What to work on: Among the lines listed below, count those that include the string "pixels", and state only the count.

Records shown:
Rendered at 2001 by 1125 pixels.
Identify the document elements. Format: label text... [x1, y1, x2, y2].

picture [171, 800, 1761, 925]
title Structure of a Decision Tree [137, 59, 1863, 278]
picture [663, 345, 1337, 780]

--

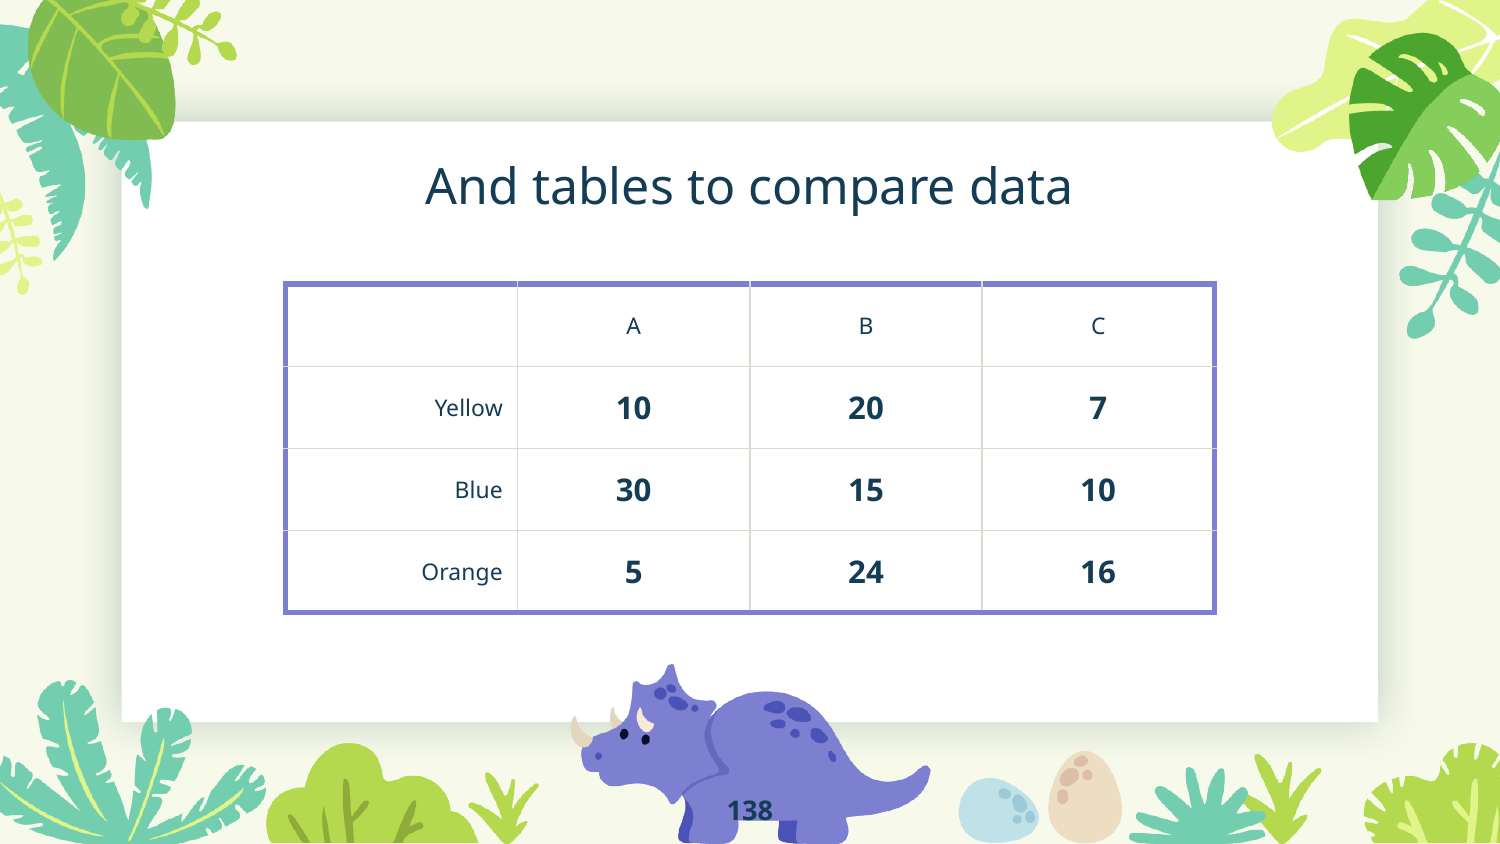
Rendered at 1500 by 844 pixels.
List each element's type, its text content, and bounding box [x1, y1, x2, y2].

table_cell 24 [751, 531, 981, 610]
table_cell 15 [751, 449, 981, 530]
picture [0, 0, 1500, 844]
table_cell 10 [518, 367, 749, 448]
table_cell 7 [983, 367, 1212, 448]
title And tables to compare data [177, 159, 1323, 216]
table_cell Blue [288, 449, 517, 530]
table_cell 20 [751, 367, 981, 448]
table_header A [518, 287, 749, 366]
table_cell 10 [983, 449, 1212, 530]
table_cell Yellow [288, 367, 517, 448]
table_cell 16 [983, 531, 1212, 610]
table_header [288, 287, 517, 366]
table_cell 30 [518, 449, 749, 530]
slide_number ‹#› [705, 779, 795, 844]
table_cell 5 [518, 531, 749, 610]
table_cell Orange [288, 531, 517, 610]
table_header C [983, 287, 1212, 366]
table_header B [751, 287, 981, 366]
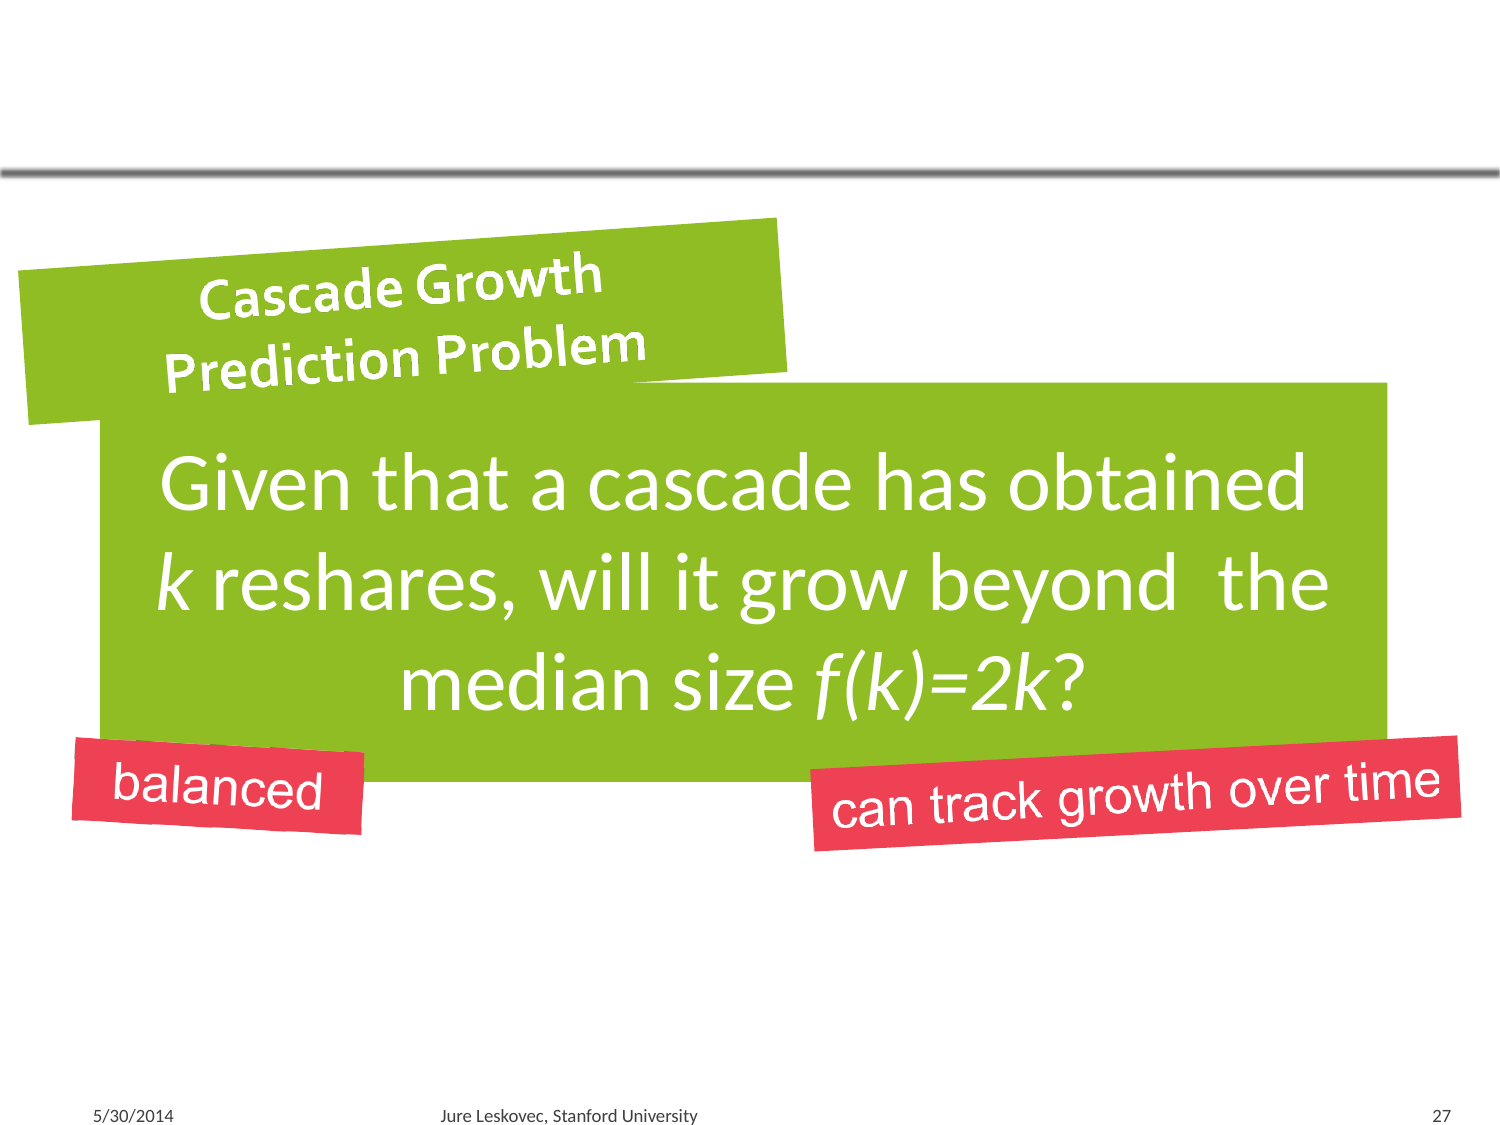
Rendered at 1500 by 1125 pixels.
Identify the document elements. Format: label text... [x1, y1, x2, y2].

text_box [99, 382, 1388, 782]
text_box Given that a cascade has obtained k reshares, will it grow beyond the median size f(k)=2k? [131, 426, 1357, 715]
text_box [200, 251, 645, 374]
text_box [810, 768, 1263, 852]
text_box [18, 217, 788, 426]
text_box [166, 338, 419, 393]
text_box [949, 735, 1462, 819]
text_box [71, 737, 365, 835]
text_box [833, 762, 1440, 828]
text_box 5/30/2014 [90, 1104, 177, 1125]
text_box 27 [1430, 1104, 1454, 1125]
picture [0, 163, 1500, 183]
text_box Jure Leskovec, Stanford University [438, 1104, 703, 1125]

Response to this exercise: 3